What follows is my answer on Quora that considers the “benefits and burdens” of the Green Card. I suggest that you read all answers to this question. Read John Richardson's answer to What are the benefits of getting a "green card"? How has your life changed after being a green card holder? on Quora
But, wait! There’s more. If you have the Green Card for 8 years or more, you can’t leave the United States without being subject to the S. 877A Exit Taxes. Read John Richardson's answer to Must one pay U.S. exit tax on foreign assets? on Quora
Introduction – Where this post came from …
In July of 2018 I moderated a discussion on “tax residency”. The discussion was at an immigration conference in Los Angeles that was primarily focused on the EB-5 program. The EB-5 program will lead to a Green Card (meaning that one becomes a permanent resident of the United States).
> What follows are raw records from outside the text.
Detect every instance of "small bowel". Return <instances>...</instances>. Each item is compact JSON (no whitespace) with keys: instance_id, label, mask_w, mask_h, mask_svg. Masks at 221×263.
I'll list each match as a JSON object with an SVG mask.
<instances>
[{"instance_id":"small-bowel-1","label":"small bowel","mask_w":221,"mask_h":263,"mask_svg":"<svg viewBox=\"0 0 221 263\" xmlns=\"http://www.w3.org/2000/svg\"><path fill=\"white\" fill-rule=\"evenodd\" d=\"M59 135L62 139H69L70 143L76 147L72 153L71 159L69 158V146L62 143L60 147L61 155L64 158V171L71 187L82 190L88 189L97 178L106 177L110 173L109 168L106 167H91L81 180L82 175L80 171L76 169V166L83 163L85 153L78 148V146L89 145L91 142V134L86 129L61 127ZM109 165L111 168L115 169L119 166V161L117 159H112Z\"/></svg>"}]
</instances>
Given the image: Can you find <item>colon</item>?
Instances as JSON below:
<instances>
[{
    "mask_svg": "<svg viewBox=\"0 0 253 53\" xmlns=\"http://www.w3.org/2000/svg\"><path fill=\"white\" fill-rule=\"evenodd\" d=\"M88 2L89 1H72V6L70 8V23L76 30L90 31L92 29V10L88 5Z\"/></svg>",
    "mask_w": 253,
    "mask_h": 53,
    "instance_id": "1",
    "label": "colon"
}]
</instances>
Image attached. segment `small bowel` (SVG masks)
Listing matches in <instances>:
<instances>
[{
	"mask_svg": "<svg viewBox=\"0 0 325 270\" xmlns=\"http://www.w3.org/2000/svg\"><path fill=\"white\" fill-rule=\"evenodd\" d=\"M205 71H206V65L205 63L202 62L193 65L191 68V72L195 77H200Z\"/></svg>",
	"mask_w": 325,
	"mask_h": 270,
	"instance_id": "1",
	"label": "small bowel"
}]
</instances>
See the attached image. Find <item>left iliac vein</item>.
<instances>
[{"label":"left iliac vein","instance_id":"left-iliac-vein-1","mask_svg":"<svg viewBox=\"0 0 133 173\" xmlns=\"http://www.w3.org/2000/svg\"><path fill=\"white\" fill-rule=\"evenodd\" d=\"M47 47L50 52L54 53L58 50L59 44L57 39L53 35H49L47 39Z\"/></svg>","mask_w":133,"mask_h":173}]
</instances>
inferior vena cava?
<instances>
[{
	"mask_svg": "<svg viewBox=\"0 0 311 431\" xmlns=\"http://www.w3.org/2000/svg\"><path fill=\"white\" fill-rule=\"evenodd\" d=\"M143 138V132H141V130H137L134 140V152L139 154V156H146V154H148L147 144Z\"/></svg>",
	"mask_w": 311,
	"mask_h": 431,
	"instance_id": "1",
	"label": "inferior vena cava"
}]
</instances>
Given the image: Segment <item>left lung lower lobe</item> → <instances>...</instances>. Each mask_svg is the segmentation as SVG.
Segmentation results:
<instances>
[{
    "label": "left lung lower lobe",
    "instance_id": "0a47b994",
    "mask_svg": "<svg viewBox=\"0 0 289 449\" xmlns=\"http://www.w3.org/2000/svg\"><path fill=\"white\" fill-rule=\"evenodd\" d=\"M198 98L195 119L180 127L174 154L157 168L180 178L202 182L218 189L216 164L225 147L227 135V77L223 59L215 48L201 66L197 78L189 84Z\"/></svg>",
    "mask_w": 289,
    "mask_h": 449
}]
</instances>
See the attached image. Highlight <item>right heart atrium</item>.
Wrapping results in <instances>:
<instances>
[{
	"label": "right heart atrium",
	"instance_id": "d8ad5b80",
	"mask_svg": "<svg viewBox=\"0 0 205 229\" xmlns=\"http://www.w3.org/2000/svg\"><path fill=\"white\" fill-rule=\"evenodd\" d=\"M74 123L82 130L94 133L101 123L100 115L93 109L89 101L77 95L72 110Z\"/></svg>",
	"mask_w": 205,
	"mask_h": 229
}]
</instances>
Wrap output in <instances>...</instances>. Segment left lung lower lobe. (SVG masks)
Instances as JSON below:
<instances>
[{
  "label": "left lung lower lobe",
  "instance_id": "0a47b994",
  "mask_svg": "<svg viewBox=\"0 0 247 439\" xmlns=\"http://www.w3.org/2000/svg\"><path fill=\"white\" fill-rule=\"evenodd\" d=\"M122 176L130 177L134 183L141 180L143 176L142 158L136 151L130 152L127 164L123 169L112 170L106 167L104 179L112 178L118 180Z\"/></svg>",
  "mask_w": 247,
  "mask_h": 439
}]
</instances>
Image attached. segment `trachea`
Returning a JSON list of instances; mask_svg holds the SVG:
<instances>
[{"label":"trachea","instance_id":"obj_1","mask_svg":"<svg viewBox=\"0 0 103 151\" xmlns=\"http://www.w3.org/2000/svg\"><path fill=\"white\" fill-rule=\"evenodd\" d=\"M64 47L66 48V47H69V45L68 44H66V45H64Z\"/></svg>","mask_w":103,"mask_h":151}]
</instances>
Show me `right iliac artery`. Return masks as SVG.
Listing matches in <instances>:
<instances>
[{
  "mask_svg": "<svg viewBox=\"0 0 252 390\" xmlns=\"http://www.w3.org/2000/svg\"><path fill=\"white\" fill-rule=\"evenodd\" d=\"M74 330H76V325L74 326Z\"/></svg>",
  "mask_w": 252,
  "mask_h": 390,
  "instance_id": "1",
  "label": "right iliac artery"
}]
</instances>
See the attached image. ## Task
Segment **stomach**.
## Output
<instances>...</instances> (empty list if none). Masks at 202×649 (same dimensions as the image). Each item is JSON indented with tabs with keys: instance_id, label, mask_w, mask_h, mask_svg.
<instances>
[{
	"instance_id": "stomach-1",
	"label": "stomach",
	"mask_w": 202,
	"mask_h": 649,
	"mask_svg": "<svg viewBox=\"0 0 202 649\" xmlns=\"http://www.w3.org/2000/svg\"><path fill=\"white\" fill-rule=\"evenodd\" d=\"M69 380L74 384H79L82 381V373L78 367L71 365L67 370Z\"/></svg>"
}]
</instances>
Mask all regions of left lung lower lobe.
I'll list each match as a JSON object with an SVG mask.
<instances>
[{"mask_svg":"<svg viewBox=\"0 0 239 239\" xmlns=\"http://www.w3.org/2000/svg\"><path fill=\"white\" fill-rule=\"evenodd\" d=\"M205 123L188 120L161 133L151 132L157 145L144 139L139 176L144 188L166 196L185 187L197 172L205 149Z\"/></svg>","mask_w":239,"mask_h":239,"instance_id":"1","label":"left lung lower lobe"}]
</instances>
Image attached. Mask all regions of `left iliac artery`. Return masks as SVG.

Here is a video of the discussion. Some parts are audible and others not. But, I decided to create a post which focuses on the issues discussed. Introduction to the world of Global Mobility
Global mobility is the norm in the 21st century. The United States, Canada and Australia are prime destinations for those seeking “permanent residency” and ultimately a second “citizenship”. Canada has been a pioneer in investor immigration. The United States has long been an area of prime interest. It is important to distinguish between “residency” for immigration purposes (are you legally allowed to live in a country) from “residency” for tax purposes (to what extent are you subject to taxation in the country).
Once you have become a “permanent resident” under the immigration laws, you will have become a “tax resident” under the tax laws. Tax residency in a CRS and FATCA world has become increasingly important. I have previously discussed OECD definitions of tax residency.
There are many “citizenship and/or residency by investment” programs. One example is Portugals’s Golden Visa Program.
The purpose of this post is to create awareness of some aspects of what it means to become a “tax resident” of the United States. When a non-citizen becomes a U.S. “permanent resident” (for immigration purposes), one becomes a “tax resident” of the United States. Once a “tax resident” of the United States (1) very specific procedures must be followed to sever “U.S. tax residency” and (2) “long term residents” will be subject to the S. 877A Exit Tax rules.
If you are a “tax resident” of a country, it is important to understand the tax rules. This is particularly true when considering becoming a “permanent resident” and “tax resident” of the United States. Continue reading →
The Internal Revenue Code of the United States imposes worldwide income taxation on ALL individuals who are U.S. citizens or who are otherwise defined as “residents” under the Internal Revenue Code. “Residents” includes those who have a visa for “permanent residence” (commonly referred to as a Green Card). A visa for “permanent residence” is a visa for immigration purposes. Once an individual receives a visa for “permanent residence” he will be considered to be a “resident” under the Internal Revenue Code. His status as a “resident” for tax purposes continues until he fulfills specific conditions to sever his “tax residency” with the United States. The conditions required to sever “tax residency” with the United States are found in S. 7701 of the Internal Revenue Code. (Basically a Green Card holder can’t simply move from the United States and sever tax residency.)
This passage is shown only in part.